The chips used in modern cars, along with the associated design and intellectual property that must go with them, make up far and away the bulk of vehicle manufacturing costs. So a standard approach and set of underpinnings offer both huge upfront design cost reductions and a lower cost per vehicle assembled. The approach will also help speed up the introduction of new models and model variants to market while full vehicle programmability means continuous over-the-air software updates are possible, greatly reducing the need for vehicle ‘recalls’ to fix problems. This alone should reduce the number and severity of the physical recalls currently bedeviling ‘legacy’ car builders.
To get the fundamentals right, the initiative, led by the Advanced SoC Research for Automotive (ASRA), is setting much store by the development of a set of standard ‘chiplets’ – small, specialised chips – which are envisaged to form the basis of the consortium’s tech turnaround.

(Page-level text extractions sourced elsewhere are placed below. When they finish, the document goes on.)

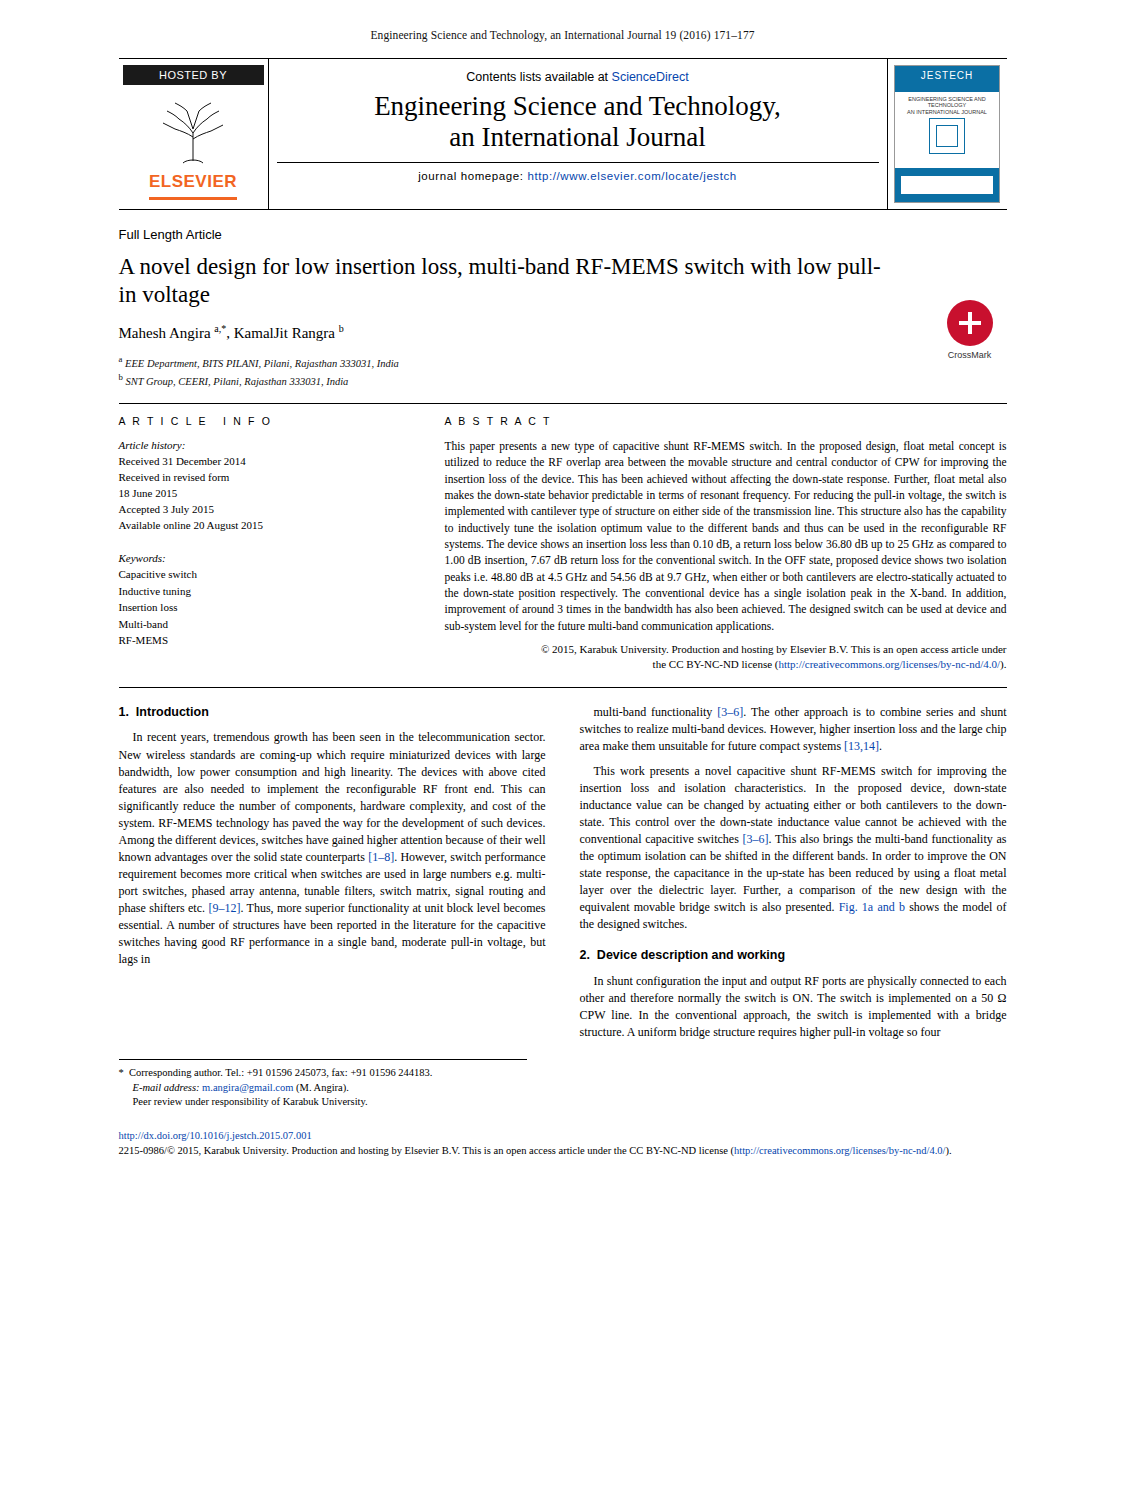Engineering Science and Technology, an International Journal 19 (2016) 171–177
HOSTED BY
ELSEVIER
Contents lists available at ScienceDirect
Engineering Science and Technology,
an International Journal
journal homepage: http://www.elsevier.com/locate/jestch
JESTECH
ENGINEERING SCIENCE AND TECHNOLOGY
AN INTERNATIONAL JOURNAL
Full Length Article
CrossMark
A novel design for low insertion loss, multi-band RF-MEMS switch with low pull-in voltage
Mahesh Angira a,*, KamalJit Rangra b
a EEE Department, BITS PILANI, Pilani, Rajasthan 333031, India
b SNT Group, CEERI, Pilani, Rajasthan 333031, India
A R T I C L E I N F O
Article history:
Received 31 December 2014
Received in revised form
18 June 2015
Accepted 3 July 2015
Available online 20 August 2015
Keywords:
Capacitive switch
Inductive tuning
Insertion loss
Multi-band
RF-MEMS
A B S T R A C T
This paper presents a new type of capacitive shunt RF-MEMS switch. In the proposed design, float metal concept is utilized to reduce the RF overlap area between the movable structure and central conductor of CPW for improving the insertion loss of the device. This has been achieved without affecting the down-state response. Further, float metal also makes the down-state behavior predictable in terms of resonant frequency. For reducing the pull-in voltage, the switch is implemented with cantilever type of structure on either side of the transmission line. This structure also has the capability to inductively tune the isolation optimum value to the different bands and thus can be used in the reconfigurable RF systems. The device shows an insertion loss less than 0.10 dB, a return loss below 36.80 dB up to 25 GHz as compared to 1.00 dB insertion, 7.67 dB return loss for the conventional switch. In the OFF state, proposed device shows two isolation peaks i.e. 48.80 dB at 4.5 GHz and 54.56 dB at 9.7 GHz, when either or both cantilevers are electro-statically actuated to the down-state position respectively. The conventional device has a single isolation peak in the X-band. In addition, improvement of around 3 times in the bandwidth has also been achieved. The designed switch can be used at device and sub-system level for the future multi-band communication applications.
© 2015, Karabuk University. Production and hosting by Elsevier B.V. This is an open access article under
the CC BY-NC-ND license (http://creativecommons.org/licenses/by-nc-nd/4.0/).
1. Introduction
In recent years, tremendous growth has been seen in the telecommunication sector. New wireless standards are coming-up which require miniaturized devices with large bandwidth, low power consumption and high linearity. The devices with above cited features are also needed to implement the reconfigurable RF front end. This can significantly reduce the number of components, hardware complexity, and cost of the system. RF-MEMS technology has paved the way for the development of such devices. Among the different devices, switches have gained higher attention because of their well known advantages over the solid state counterparts [1–8]. However, switch performance requirement becomes more critical when switches are used in large numbers e.g. multi-port switches, phased array antenna, tunable filters, switch matrix, signal routing and phase shifters etc. [9–12]. Thus, more superior functionality at unit block level becomes essential. A number of structures have been reported in the literature for the capacitive switches having good RF performance in a single band, moderate pull-in voltage, but lags in
multi-band functionality [3–6]. The other approach is to combine series and shunt switches to realize multi-band devices. However, higher insertion loss and the large chip area make them unsuitable for future compact systems [13,14].
This work presents a novel capacitive shunt RF-MEMS switch for improving the insertion loss and isolation characteristics. In the proposed device, down-state inductance value can be changed by actuating either or both cantilevers to the down-state. This control over the down-state inductance value cannot be achieved with the conventional capacitive switches [3–6]. This also brings the multi-band functionality as the optimum isolation can be shifted in the different bands. In order to improve the ON state response, the capacitance in the up-state has been reduced by using a float metal layer over the dielectric layer. Further, a comparison of the new design with the equivalent movable bridge switch is also presented. Fig. 1a and b shows the model of the designed switches.
2. Device description and working
In shunt configuration the input and output RF ports are physically connected to each other and therefore normally the switch is ON. The switch is implemented on a 50 Ω CPW line. In the conventional approach, the switch is implemented with a bridge structure. A uniform bridge structure requires higher pull-in voltage so four
* Corresponding author. Tel.: +91 01596 245073, fax: +91 01596 244183.
E-mail address: m.angira@gmail.com (M. Angira).
Peer review under responsibility of Karabuk University.
http://dx.doi.org/10.1016/j.jestch.2015.07.001
2215-0986/© 2015, Karabuk University. Production and hosting by Elsevier B.V. This is an open access article under the CC BY-NC-ND license (http://creativecommons.org/licenses/by-nc-nd/4.0/).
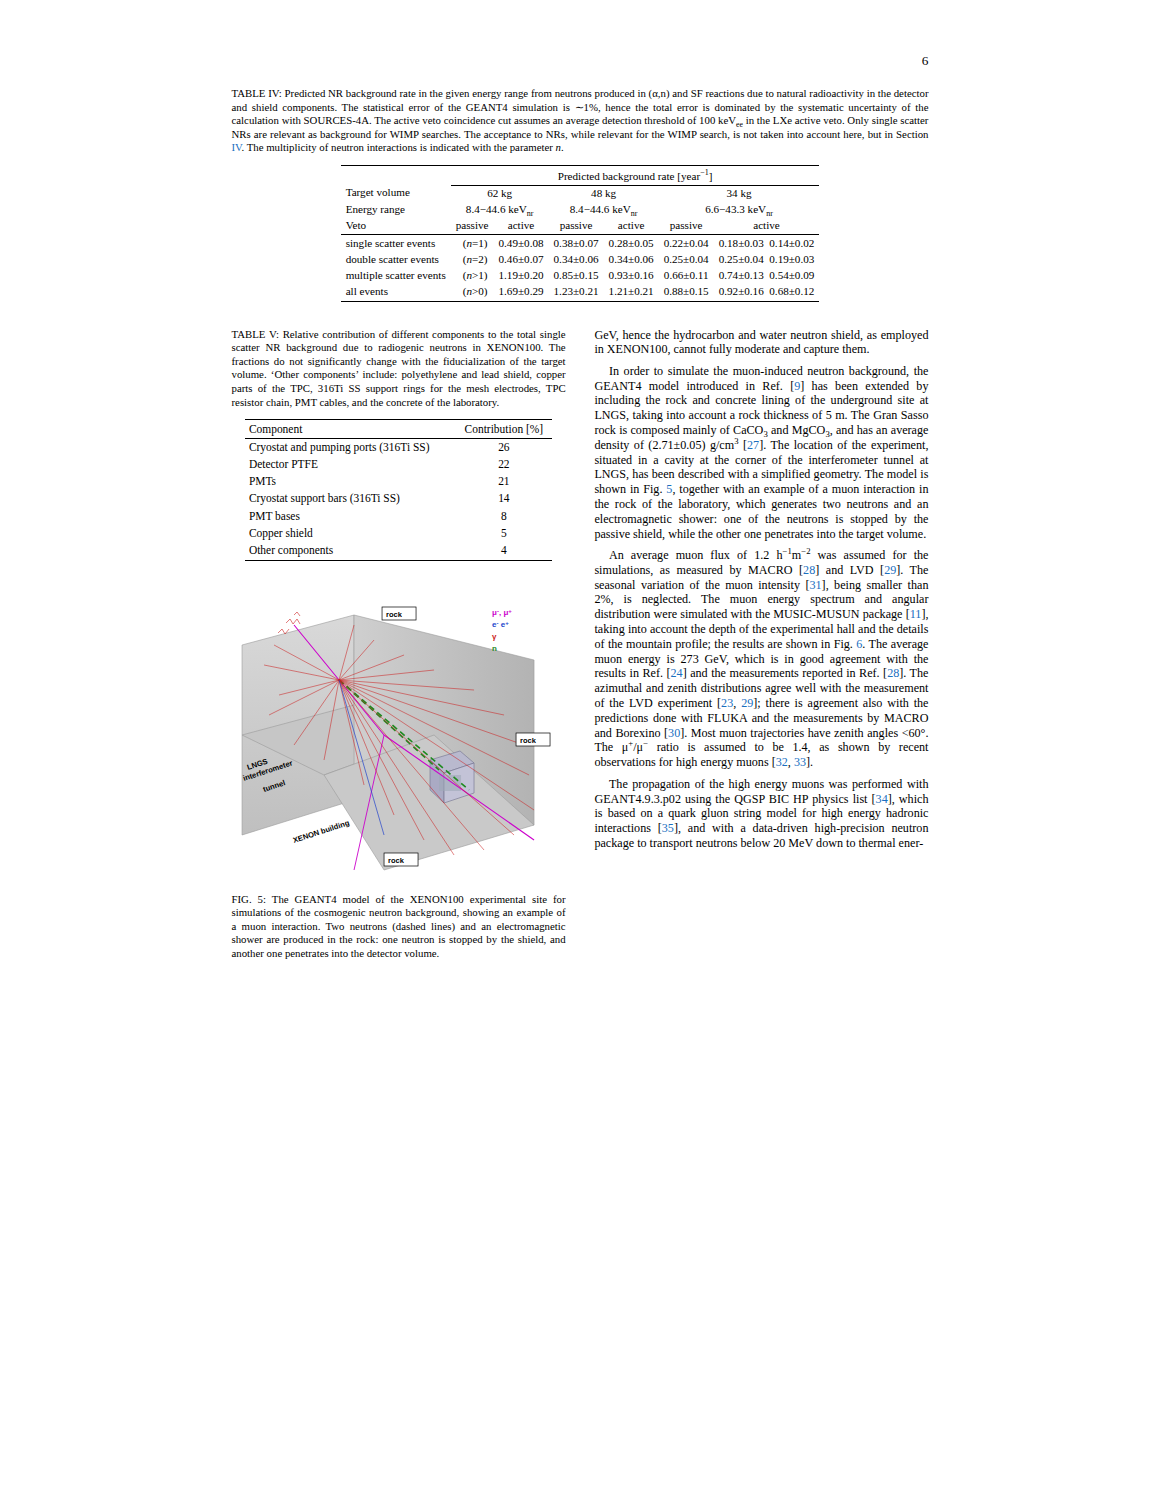6
TABLE IV: Predicted NR background rate in the given energy range from neutrons produced in (α,n) and SF reactions due to natural radioactivity in the detector and shield components. The statistical error of the GEANT4 simulation is ∼1%, hence the total error is dominated by the systematic uncertainty of the calculation with SOURCES-4A. The active veto coincidence cut assumes an average detection threshold of 100 keVee in the LXe active veto. Only single scatter NRs are relevant as background for WIMP searches. The acceptance to NRs, while relevant for the WIMP search, is not taken into account here, but in Section IV. The multiplicity of neutron interactions is indicated with the parameter n.
| | Predicted background rate [year −1 ] |
| Target volume | 62 kg | 48 kg | 34 kg |
| Energy range | 8.4−44.6 keV nr | 8.4−44.6 keV nr | 6.6−43.3 keV nr |
| Veto | passive | active | passive | active | passive | active |
| single scatter events | ( n =1) | 0.49±0.08 | 0.38±0.07 | 0.28±0.05 | 0.22±0.04 | 0.18±0.03 0.14±0.02 |
| double scatter events | ( n =2) | 0.46±0.07 | 0.34±0.06 | 0.34±0.06 | 0.25±0.04 | 0.25±0.04 0.19±0.03 |
| multiple scatter events | ( n >1) | 1.19±0.20 | 0.85±0.15 | 0.93±0.16 | 0.66±0.11 | 0.74±0.13 0.54±0.09 |
| all events | ( n >0) | 1.69±0.29 | 1.23±0.21 | 1.21±0.21 | 0.88±0.15 | 0.92±0.16 0.68±0.12 |
TABLE V: Relative contribution of different components to the total single scatter NR background due to radiogenic neutrons in XENON100. The fractions do not significantly change with the fiducialization of the target volume. ‘Other components’ include: polyethylene and lead shield, copper parts of the TPC, 316Ti SS support rings for the mesh electrodes, TPC resistor chain, PMT cables, and the concrete of the laboratory.
| Component | Contribution [%] |
| --- | --- |
| Cryostat and pumping ports (316Ti SS) | 26 |
| Detector PTFE | 22 |
| PMTs | 21 |
| Cryostat support bars (316Ti SS) | 14 |
| PMT bases | 8 |
| Copper shield | 5 |
| Other components | 4 |
rock rock rock μ-, μ+ e- e+ γ n LNGS interferometer tunnel XENON building
FIG. 5: The GEANT4 model of the XENON100 experimental site for simulations of the cosmogenic neutron background, showing an example of a muon interaction. Two neutrons (dashed lines) and an electromagnetic shower are produced in the rock: one neutron is stopped by the shield, and another one penetrates into the detector volume.
GeV, hence the hydrocarbon and water neutron shield, as employed in XENON100, cannot fully moderate and capture them.
In order to simulate the muon-induced neutron background, the GEANT4 model introduced in Ref. [9] has been extended by including the rock and concrete lining of the underground site at LNGS, taking into account a rock thickness of 5 m. The Gran Sasso rock is composed mainly of CaCO3 and MgCO3, and has an average density of (2.71±0.05) g/cm3 [27]. The location of the experiment, situated in a cavity at the corner of the interferometer tunnel at LNGS, has been described with a simplified geometry. The model is shown in Fig. 5, together with an example of a muon interaction in the rock of the laboratory, which generates two neutrons and an electromagnetic shower: one of the neutrons is stopped by the passive shield, while the other one penetrates into the target volume.
An average muon flux of 1.2 h−1m−2 was assumed for the simulations, as measured by MACRO [28] and LVD [29]. The seasonal variation of the muon intensity [31], being smaller than 2%, is neglected. The muon energy spectrum and angular distribution were simulated with the MUSIC-MUSUN package [11], taking into account the depth of the experimental hall and the details of the mountain profile; the results are shown in Fig. 6. The average muon energy is 273 GeV, which is in good agreement with the results in Ref. [24] and the measurements reported in Ref. [28]. The azimuthal and zenith distributions agree well with the measurement of the LVD experiment [23, 29]; there is agreement also with the predictions done with FLUKA and the measurements by MACRO and Borexino [30]. Most muon trajectories have zenith angles <60°. The μ+/μ− ratio is assumed to be 1.4, as shown by recent observations for high energy muons [32, 33].
The propagation of the high energy muons was performed with GEANT4.9.3.p02 using the QGSP BIC HP physics list [34], which is based on a quark gluon string model for high energy hadronic interactions [35], and with a data-driven high-precision neutron package to transport neutrons below 20 MeV down to thermal ener-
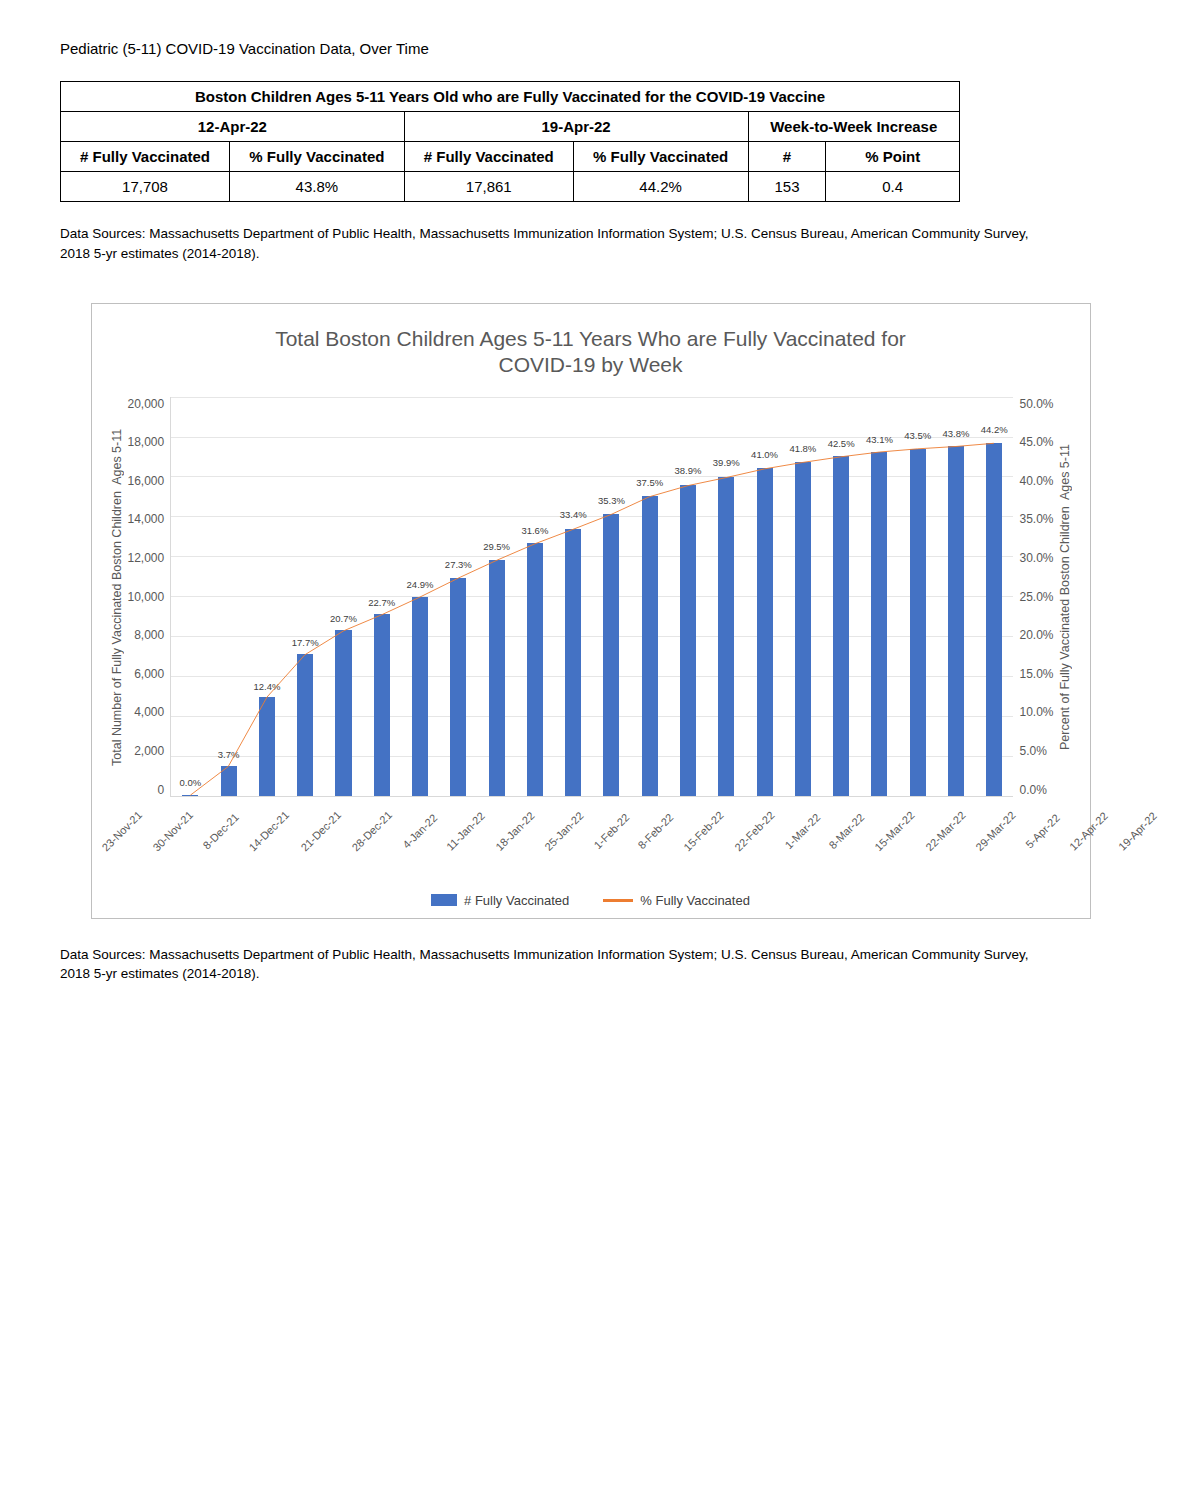Pediatric (5-11) COVID-19 Vaccination Data, Over Time
| Boston Children Ages 5-11 Years Old who are Fully Vaccinated for the COVID-19 Vaccine |
| --- |
| 12-Apr-22 | 19-Apr-22 | Week-to-Week Increase |
| # Fully Vaccinated | % Fully Vaccinated | # Fully Vaccinated | % Fully Vaccinated | # | % Point |
| 17,708 | 43.8% | 17,861 | 44.2% | 153 | 0.4 |
Data Sources: Massachusetts Department of Public Health, Massachusetts Immunization Information System; U.S. Census Bureau, American Community Survey, 2018 5-yr estimates (2014-2018).
Total Boston Children Ages 5-11 Years Who are Fully Vaccinated for
COVID-19 by Week
Total Number of Fully Vaccinated Boston Children Ages 5-11
20,000 18,000 16,000 14,000 12,000 10,000 8,000 6,000 4,000 2,000 0
0.0%
3.7%
12.4%
17.7%
20.7%
22.7%
24.9%
27.3%
29.5%
31.6%
33.4%
35.3%
37.5%
38.9%
39.9%
41.0%
41.8%
42.5%
43.1%
43.5%
43.8%
44.2%
50.0% 45.0% 40.0% 35.0% 30.0% 25.0% 20.0% 15.0% 10.0% 5.0% 0.0%
Percent of Fully Vaccinated Boston Children Ages 5-11
23-Nov-21 30-Nov-21 8-Dec-21 14-Dec-21 21-Dec-21 28-Dec-21 4-Jan-22 11-Jan-22 18-Jan-22 25-Jan-22 1-Feb-22 8-Feb-22 15-Feb-22 22-Feb-22 1-Mar-22 8-Mar-22 15-Mar-22 22-Mar-22 29-Mar-22 5-Apr-22 12-Apr-22 19-Apr-22
# Fully Vaccinated
% Fully Vaccinated
Data Sources: Massachusetts Department of Public Health, Massachusetts Immunization Information System; U.S. Census Bureau, American Community Survey, 2018 5-yr estimates (2014-2018).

It maintains that a foundational chiplet design could meet the needs of as many car manufacturers as possible, saving carmakers both time and money as there is no need to develop a custom chip for each of their models and they could instead create several types of chips, including a “base chip” that could be scaled according to the capabilities required by a specific lineup. For instance, a small, modestly priced car for an emerging market might need only one base chip, whereas a fully autonomous electric vehicle (EV) would require a series of base chips along with an AI chip.
The Japanese car manufacturer arguably most in need of a reset of this nature is Nissan Motor, which this month announced a significant downgrade to its full-year earnings forecast. It said it expected to post a net loss of 700bn yen to 750bn yen ($4.91bn to $5.26bn) for fiscal 2024, its biggest loss ever, due to “changes in the competitive environment and deterioration in sales performance”.
Some sort of collaboration between the big three has been on the table for some time, but has so far stalled. However, China’s electric vehicle acceleration – for example, BYD emerging as the leading EV vendor by revenues, toppling Tesla from pole position – and Trump’s tariff disruption will likely spur action. Where once the big three appeared reluctant to surrender their corporate autonomy in the interests of collective advantage, Japan’s vehicle manufacturers are now actively exploring collaborative options as competitive threats grow stronger – see Huawei shifts up a gear with China’s EV sector.
One big difference between the Chinese and Japanese car industries, note observers, is that Japanese carmakers tend to support a wide range of vehicle offerings – Toyota, in particular, has adopted what it calls a “multi-pathway approach” involving full electric, hybrid and and even hydrogen technologies to power them. The obvious downside with this approach is that it multiplies the number of technologies a vehicle assembler is obliged to support and develop. The Chinese manufacturers, by contrast, have tended to concentrate on pure EVs, thus largely sidestepping that problem for the time being.
An alternative view is that Chinese carmakers have pulled ahead partly because of a sharply different design philosophy compared to the Japanese. Chinese and other leading EV manufacturers, it’s said, prefer to select software first and then ensure the appropriate hardware is in place; while Japan’s auto giants tend to prioritise a vehicle’s hardware and then determine the software and semiconductors that will control it, leaving decisions on software and chips until a later phase of the development process, at which point it’s harder to select the best and most efficient components.
For Japan, an innovative chiplet approach to its digital building blocks might make a lot of sense, enabling it to maintain a diversity of output while still enjoying the scale advantages of using a common set of chips and software.